Она улыбается, пожимает плечами.
ЭБ. Меня несколько удивляет ее выбор призвания: вы же посвятили себя искусству.
НВ. Не знаю, откуда в ней это. Все эти непостижимые формулы и теории. Ей они, видимо, не непостижимы. Я сама едва справляюсь с умножением.
ЭБ. Может, это ее бунт. Полагаю, вы сами знаете о бунтарстве не понаслышке.
НВ. Да, но я-то бунтовала как полагается. Пила, курила, заводила любовников. Кто ж устраивает математические бунты? (Смеется.) И к тому же она — тот самый пресловутый бунтарь без идеала. Я позволила ей все мыслимые свободы. Она ни в чем не нуждается, моя дочь. Все у нее есть. Она живет с мужчиной. Несколько старше ее. Обаятельный до невозможности, начитанный, интересный. Конченый нарцисс, конечно. Эго размером с Польшу.
ЭБ. Вы его не одобряете.
НВ. Одобряю я или нет — не имеет значения. Это Франция, месье Бустуле, не Афганистан. Молодые люди здесь живут и умирают без печати родительского одобрения.
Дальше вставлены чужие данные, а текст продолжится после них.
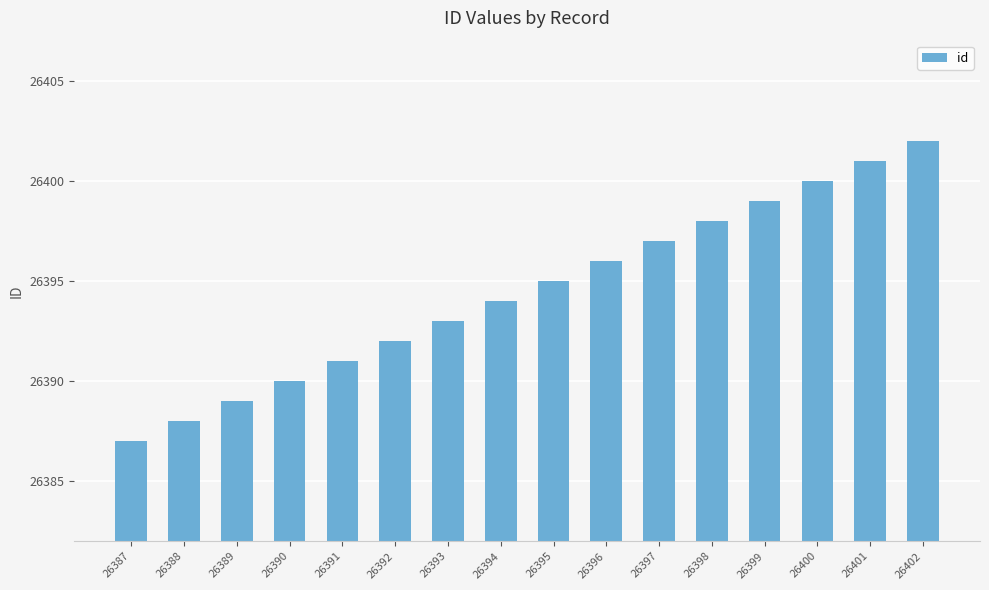

Reading right to left, transcribe all the data shown in this chart.

26402=26402	26401=26401	26400=26400	26399=26399	26398=26398	26397=26397	26396=26396	26395=26395	26394=26394	26393=26393	26392=26392	26391=26391	26390=26390	26389=26389	26388=26388	26387=26387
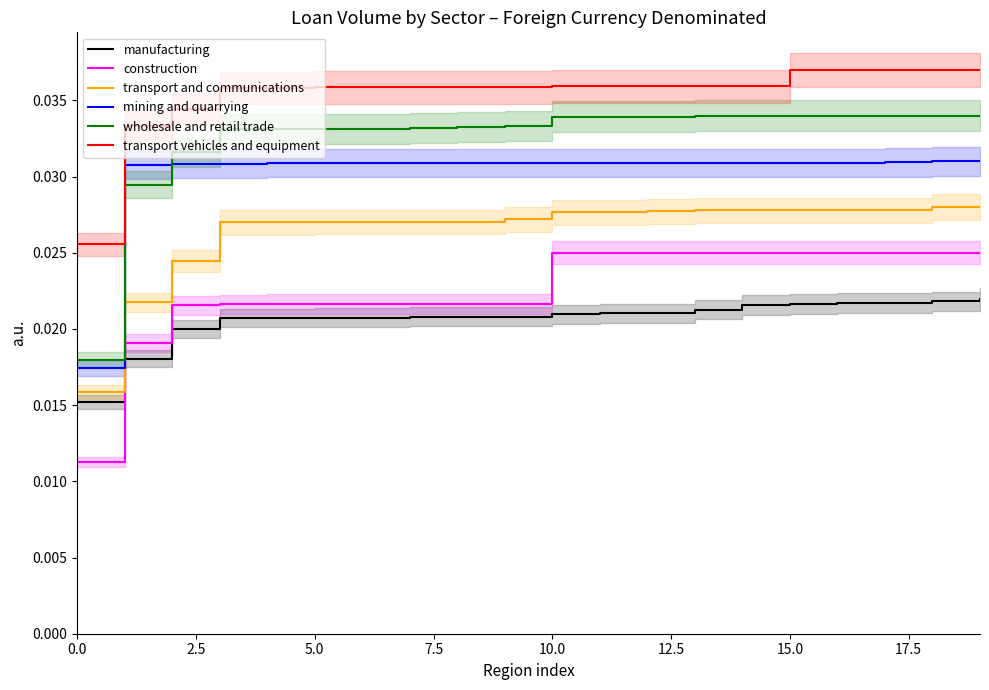

What is the label of the 2nd point from the left?

2.5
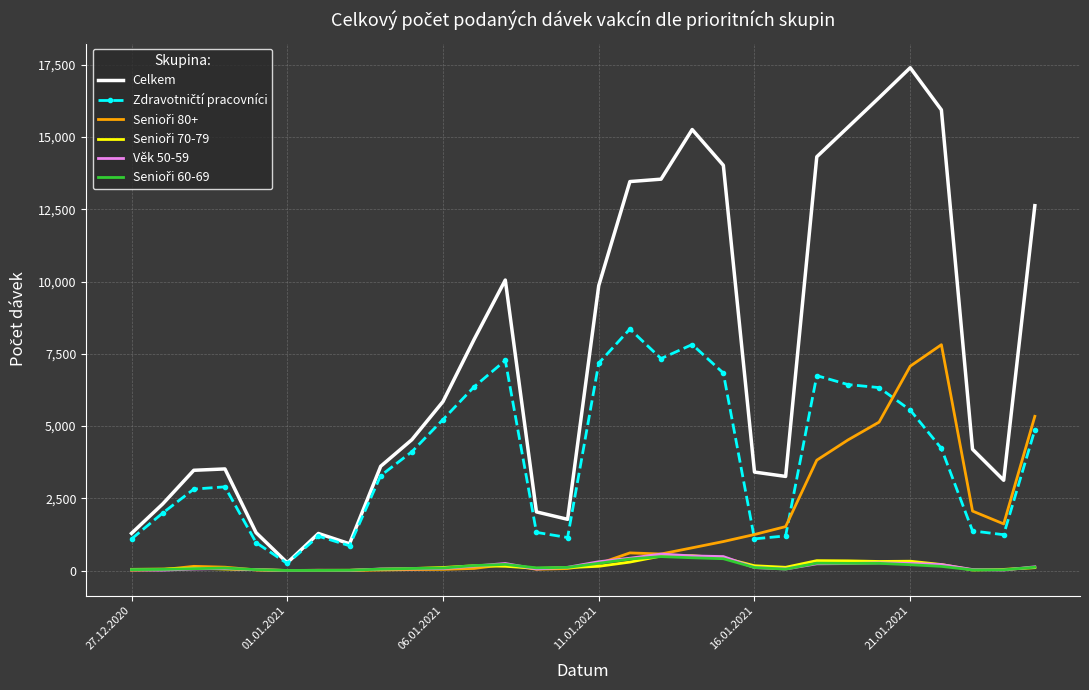

What is the greatest value displayed?

17397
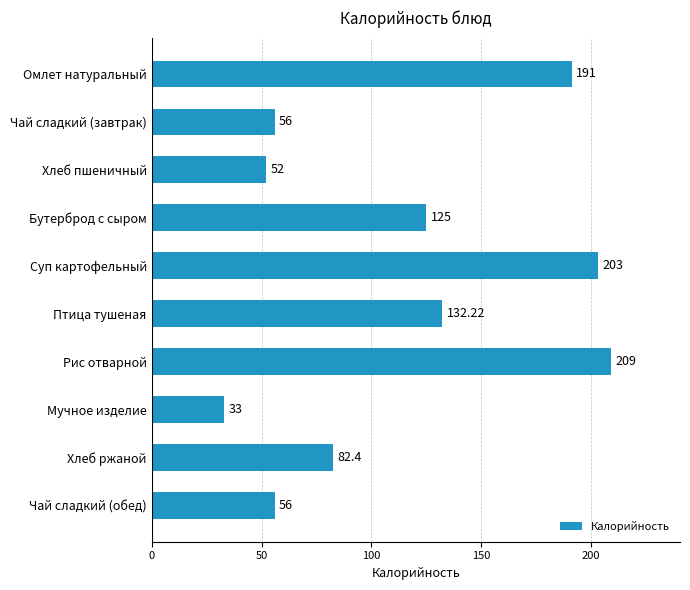

Between Бутерброд с сыром and Чай сладкий (обед), which is larger?

Бутерброд с сыром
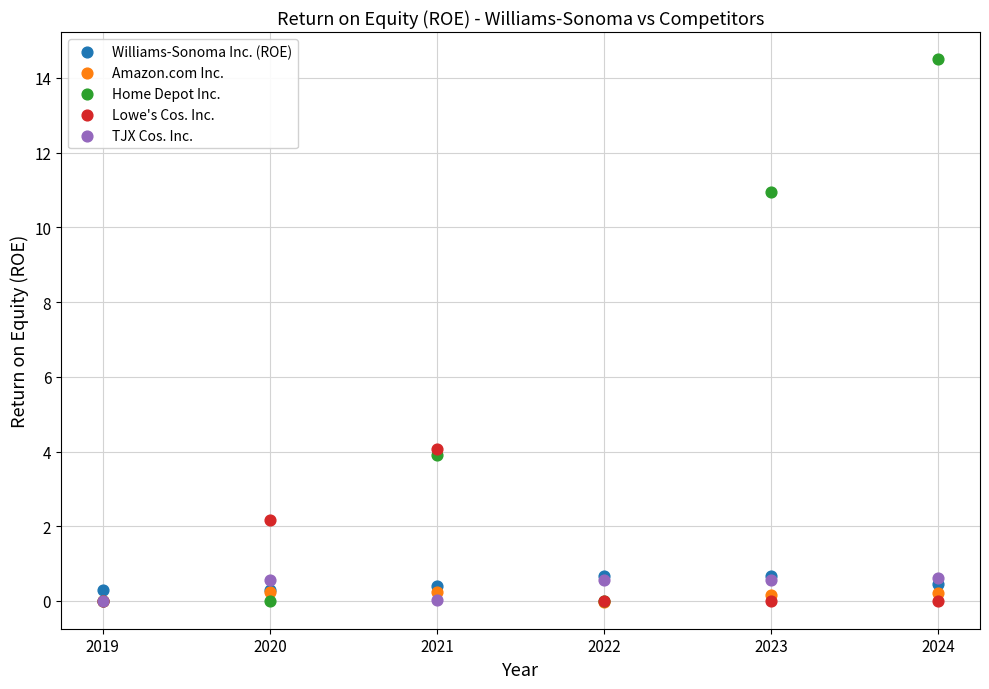

In the Lowe's Cos. Inc. series, what Y value is closest to 2?

2.2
ЭБ. У вашей дочери, значит, нет связей с Афганистаном?
НВ. Мы уехали оттуда, когда ей было шесть. У нее о тех местах осталось мало воспоминаний.
ЭБ. Но не у вас, разумеется.
Прошу ее рассказать о ее юных годах.
Она извиняется и ненадолго выходит из комнаты. Вернувшись, вручает мне старую, потрескавшуюся черно-белую фотографию. На ней — сурового вида мужчина, кряжистый, в очках, блестящие волосы зачесаны назад, пробор безупречен. Он сидит за столом, читает книгу. Облачен в костюм с острыми лацканами, двубортный жилет, белую рубашку с высоким воротником и галстук-бабочку.
НВ. Мой отец. Тысяча девятьсот двадцать девятый. Я родилась в тот год.
ЭБ. Выглядит как титулованная особа.
НВ. Он был из пуштунской аристократии в Кабуле. Прекрасно образованный, безукоризненные манеры, в пределах приличий общителен. Блестящий рассказчик. Во всяком случае, на публике.
ЭБ. А приватно?
НВ. Попробуйте догадаться, месье Бустуле.
Я вновь всматриваюсь в фотографию.
ЭБ. Отстраненный, я бы сказал. Суровый. Непроницаемый. Бескомпромиссный.
НВ. Я все же настаиваю, чтобы вы со мной выпили. Ненавижу — нет, презираю — питие в одиночку.
Наливает мне бокал шардоне. Пригубливаю из вежливости.
НВ. У него, у отца моего, всегда были холодные руки. В любую погоду. У него всегда были холодные руки. И он всегда носил костюм, опять же — в любую погоду. Идеального покроя, с острыми стрелками. И шляпу. И броги двух оттенков. Он был красив, пусть и на торжественный лад. К тому же — и это я поняла существенно позже — на искусственный, слегка абсурдный, псевдоевропейский лад, довершенный еженедельными играми в газонный боулинг и поло, а также обожаемой женой-француженкой, и все это — на радость молодому прогрессивному королю.